▶ TASK OBJECTIVE
Please copy the records from the start through the line containing "genus: Trachemys", replacing "scientific name" with "species" and leaving everything else as it is.
::::
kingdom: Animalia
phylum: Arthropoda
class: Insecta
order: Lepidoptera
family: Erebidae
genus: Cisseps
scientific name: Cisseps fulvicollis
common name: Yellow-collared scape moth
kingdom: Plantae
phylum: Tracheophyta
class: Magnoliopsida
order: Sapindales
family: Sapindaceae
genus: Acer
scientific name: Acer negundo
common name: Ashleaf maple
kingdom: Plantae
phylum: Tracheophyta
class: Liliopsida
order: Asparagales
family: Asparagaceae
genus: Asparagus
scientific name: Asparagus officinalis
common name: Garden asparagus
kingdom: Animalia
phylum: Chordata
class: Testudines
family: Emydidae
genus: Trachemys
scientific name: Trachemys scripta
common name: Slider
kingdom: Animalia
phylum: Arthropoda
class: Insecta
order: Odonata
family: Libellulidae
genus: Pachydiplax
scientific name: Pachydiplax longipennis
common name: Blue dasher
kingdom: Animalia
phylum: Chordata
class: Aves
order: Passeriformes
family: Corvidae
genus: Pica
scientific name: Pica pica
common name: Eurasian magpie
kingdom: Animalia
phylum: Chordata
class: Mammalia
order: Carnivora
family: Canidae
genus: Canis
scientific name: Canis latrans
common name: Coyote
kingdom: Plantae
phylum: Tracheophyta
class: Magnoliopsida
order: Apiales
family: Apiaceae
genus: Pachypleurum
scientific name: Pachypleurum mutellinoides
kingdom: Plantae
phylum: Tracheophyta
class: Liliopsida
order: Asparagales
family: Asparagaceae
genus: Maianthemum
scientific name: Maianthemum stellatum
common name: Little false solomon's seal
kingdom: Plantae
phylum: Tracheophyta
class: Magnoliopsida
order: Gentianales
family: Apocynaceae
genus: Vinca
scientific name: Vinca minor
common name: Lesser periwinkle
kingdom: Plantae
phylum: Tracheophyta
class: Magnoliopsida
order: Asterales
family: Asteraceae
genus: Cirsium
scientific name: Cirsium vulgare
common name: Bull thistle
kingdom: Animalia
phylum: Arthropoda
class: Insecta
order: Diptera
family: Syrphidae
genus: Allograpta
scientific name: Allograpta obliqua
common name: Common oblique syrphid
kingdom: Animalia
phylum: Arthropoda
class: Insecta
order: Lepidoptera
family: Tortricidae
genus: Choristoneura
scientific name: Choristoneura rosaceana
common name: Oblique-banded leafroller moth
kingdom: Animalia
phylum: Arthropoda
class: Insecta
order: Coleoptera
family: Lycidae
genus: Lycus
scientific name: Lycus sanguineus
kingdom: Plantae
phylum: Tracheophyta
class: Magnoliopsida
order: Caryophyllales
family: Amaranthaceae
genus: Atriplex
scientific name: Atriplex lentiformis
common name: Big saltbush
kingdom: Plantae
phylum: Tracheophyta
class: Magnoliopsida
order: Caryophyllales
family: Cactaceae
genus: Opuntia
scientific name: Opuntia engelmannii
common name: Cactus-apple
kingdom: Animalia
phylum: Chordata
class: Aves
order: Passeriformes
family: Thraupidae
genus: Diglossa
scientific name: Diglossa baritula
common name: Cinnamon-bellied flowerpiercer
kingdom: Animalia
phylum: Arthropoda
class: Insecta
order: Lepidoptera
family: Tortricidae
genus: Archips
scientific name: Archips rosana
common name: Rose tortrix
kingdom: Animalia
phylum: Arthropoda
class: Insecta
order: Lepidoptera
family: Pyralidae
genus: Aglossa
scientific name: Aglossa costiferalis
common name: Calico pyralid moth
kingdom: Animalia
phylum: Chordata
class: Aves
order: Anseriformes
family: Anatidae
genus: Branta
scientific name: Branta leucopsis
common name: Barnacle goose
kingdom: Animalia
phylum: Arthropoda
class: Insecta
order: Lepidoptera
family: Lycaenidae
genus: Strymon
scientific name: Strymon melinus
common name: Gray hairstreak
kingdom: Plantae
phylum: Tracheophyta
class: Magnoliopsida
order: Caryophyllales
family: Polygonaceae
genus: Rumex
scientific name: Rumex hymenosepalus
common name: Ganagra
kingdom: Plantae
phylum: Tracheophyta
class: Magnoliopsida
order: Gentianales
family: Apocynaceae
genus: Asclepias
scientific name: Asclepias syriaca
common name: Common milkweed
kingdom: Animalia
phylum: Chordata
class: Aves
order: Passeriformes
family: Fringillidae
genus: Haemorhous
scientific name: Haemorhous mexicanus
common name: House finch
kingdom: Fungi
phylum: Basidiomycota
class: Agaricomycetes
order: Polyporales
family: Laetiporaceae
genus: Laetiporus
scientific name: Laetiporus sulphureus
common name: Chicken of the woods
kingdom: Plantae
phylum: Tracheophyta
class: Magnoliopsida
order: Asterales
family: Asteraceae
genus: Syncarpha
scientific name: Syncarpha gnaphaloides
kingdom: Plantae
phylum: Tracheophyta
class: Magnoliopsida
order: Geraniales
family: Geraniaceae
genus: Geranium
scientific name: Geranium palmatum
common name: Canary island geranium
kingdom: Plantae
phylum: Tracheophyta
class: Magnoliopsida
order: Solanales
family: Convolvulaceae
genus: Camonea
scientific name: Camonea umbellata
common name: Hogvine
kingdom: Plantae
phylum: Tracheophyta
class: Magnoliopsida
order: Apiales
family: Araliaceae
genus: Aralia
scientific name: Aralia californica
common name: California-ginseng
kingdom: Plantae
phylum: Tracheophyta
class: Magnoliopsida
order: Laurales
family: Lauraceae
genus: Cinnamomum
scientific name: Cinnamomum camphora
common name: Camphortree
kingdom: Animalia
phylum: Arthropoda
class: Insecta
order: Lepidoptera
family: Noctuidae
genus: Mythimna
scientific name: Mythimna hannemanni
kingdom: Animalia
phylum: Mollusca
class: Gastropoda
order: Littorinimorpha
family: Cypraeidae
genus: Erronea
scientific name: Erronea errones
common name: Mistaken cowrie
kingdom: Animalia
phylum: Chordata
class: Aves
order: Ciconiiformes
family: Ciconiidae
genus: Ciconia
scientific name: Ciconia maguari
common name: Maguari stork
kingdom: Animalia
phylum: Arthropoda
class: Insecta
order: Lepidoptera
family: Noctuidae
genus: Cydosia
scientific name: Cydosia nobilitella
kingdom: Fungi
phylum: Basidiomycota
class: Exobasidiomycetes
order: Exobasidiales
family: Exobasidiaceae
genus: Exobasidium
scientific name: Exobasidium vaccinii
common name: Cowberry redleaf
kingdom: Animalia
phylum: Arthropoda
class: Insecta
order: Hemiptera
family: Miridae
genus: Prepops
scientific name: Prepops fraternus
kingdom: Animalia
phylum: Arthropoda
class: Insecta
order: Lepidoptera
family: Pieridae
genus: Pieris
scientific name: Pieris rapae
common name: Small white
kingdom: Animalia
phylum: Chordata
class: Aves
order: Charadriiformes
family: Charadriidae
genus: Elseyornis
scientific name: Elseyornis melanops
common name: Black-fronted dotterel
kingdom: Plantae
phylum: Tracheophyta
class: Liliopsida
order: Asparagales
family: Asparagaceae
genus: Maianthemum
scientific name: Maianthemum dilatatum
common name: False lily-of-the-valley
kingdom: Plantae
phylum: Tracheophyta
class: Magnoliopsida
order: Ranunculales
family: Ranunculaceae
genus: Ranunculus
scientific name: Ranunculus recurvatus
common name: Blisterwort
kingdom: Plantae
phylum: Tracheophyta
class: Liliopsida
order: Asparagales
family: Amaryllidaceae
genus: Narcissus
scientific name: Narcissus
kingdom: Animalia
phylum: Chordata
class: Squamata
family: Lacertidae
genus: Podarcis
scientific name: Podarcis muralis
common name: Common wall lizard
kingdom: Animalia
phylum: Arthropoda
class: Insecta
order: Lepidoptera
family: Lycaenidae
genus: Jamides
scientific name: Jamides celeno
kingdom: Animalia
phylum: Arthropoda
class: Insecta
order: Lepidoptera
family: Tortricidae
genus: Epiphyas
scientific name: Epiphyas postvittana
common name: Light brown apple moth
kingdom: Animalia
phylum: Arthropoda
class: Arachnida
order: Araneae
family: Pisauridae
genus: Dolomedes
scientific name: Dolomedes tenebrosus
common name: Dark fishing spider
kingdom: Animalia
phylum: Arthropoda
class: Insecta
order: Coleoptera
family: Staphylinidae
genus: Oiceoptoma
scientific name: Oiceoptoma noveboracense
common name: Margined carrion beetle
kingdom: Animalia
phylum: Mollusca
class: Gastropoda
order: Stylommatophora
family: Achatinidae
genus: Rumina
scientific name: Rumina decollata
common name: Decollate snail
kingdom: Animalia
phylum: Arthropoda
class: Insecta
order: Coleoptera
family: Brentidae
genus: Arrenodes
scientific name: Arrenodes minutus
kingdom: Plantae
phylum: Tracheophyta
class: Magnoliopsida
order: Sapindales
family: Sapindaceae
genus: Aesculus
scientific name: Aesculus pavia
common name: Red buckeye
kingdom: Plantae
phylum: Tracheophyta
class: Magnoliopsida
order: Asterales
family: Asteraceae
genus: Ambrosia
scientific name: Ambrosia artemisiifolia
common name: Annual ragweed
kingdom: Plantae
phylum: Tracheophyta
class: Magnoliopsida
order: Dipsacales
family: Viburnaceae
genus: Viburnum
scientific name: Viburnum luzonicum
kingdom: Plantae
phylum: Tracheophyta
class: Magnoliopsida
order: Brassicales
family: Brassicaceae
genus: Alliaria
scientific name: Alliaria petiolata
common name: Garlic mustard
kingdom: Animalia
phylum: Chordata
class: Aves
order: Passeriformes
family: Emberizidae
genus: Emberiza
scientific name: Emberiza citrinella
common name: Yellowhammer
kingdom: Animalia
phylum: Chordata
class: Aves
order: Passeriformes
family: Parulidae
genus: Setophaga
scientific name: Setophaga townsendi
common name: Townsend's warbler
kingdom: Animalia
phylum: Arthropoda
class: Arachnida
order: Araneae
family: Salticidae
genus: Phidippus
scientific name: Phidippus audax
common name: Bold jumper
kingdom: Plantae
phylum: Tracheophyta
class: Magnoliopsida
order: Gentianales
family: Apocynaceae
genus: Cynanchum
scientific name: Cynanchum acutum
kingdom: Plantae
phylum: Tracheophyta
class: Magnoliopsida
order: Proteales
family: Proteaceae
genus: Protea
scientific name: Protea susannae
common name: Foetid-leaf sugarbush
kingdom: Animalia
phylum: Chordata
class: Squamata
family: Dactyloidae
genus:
::::
▶ ANSWER TO THIS EXERCISE
kingdom: Animalia
phylum: Arthropoda
class: Insecta
order: Lepidoptera
family: Erebidae
genus: Cisseps
species: Cisseps fulvicollis
common name: Yellow-collared scape moth
kingdom: Plantae
phylum: Tracheophyta
class: Magnoliopsida
order: Sapindales
family: Sapindaceae
genus: Acer
species: Acer negundo
common name: Ashleaf maple
kingdom: Plantae
phylum: Tracheophyta
class: Liliopsida
order: Asparagales
family: Asparagaceae
genus: Asparagus
species: Asparagus officinalis
common name: Garden asparagus
kingdom: Animalia
phylum: Chordata
class: Testudines
family: Emydidae
genus: Trachemys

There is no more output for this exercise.